Recipe Corner – Feb. 18, 2026

Have a good Friday with these tasty seafood meals!

Tuna Noodle Casserole

Ingredients

  • 12 ounces egg noodles (dry)
  • 15 ounces tuna (drained (I used 3 5 oz cans tuna packed in water))
  • 10.5 ounces cream of celery soup ((I used Campbell’s 10.5 oz can))
  • 1 cup milk
  • 1 stalk celery (chopped)
  • 1 cup frozen peas
  • ¼ teaspoon black pepper (or to taste)
  • ¾ cup potato chips (crumbled)
  • 1 tablespoon fresh parsley (chopped)

Instructions 

  1. Preheat oven to 400F
  2. Cook the noodles according to package instructions.
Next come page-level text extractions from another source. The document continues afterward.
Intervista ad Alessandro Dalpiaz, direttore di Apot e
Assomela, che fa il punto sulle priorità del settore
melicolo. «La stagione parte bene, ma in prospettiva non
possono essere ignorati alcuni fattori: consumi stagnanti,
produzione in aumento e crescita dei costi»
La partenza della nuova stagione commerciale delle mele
Drain and move to a large bowl.
  3. Add the remaining ingredients into the bowl (excluding the potato chips) and stir until well combined. Season with salt and pepper to taste.
  4. Spray a 9×13-inch casserole dish with cooking spray and add the noodle mixture to the casserole dish. Sprinkle with the potato chips. 
  5. Bake for 30 minutes or until heated through.
  6. Serve warm and enjoy!

Garlic and Honey Salmon with Sour Cream and Horseradish Mashed Potatoes

Ingredients

  • 1/3 cup pure honey
  • 1/4 cup soy sauce
  • 3 cloves garlic, chopped
  • 4 (6-ounce) skin-on salmon filets
  • Kosher salt and freshly ground black pepper
  • 1 Tbsp. olive oil

Directions

  1. In a bowl, combine honey, soy sauce, and garlic. Pat salmon fillets dry with paper towels. Season with salt and pepper to taste.
    1. In a large non-stick skillet heat oil over medium-high heat. Place salmon skin side down and cook, until skin is crispy, 6 to 7 minutes. Flip salmon and add honey mixture to pan. Cook 1 to 2 min. until salmon is just cooked through and sauce is thickened. Serve salmon topped with sauce and the mashed potatoes as a side (see recipe below) alongside, or serve your favorite side dish.
collage of prepared recipes in this article.

Sour Cream and Horseradish Mashed Potatoes

Ingredients

  • 3 lb. Yukon Gold potatoes, halved
  • Kosher salt and freshly ground black pepper
  • 1 1/2 cups sour cream
  • 1/4 cup prepared horseradish, squeezed of excess moisture
  • 1/2 cup (1 stick) unsalted butter, cut into pieces
  • 1/4 cup chopped fresh chives

Directions

  1. Bring potatoes to a boil in a large pot of salted water; simmer 15 to 18 min. or until tender. Set aside 1/2 cup cooking water. Drain and return potatoes to pot.
  2. Whisk together sour cream and horseradish in a bowl. Season with salt and pepper to taste.
  3. Add 6 tablespoons of the butter to the potatoes and mash coarsely. Fold in your sour cream mixture and 3 tablespoons chives. If the potatoes are still too think for your taste, fold in the cooking water you set aside. Transfer to a bowl and top with remaining 2 tablespoons butter and 1 tablespoon chives.

Salmon Panzanella with Cucumber

Ingredients

  • 8 oz. country bread, torn
  • 2 Tbsp. olive oil
  • Kosher salt and black pepper
  • 4 cucumbers
  • 3 Tbsp. red wine vinegar
  • 2 Tbsp. olive oil
  • 1 tsp. caraway seeds
  • 1/4 red onion, sliced
  • 1 small fennel bulb, sliced
  • 1 cup arugula
  • Roasted salmon

Directions

Preheat oven to 425°F. Toss bread, olive oil, salt and pepper together on baking sheet with a rim. Toast until golden brown, 8 to 10 mins.; cool. With a large knife, lightly press cucumbers until split, then cut crosswise. Whisk together red wine vinegar, olive oil and caraway seeds in a bowl. Add red onion, fennel bulb, arugula, and cucumbers; stir to combine. Serve topped with bread and flaked roasted salmon.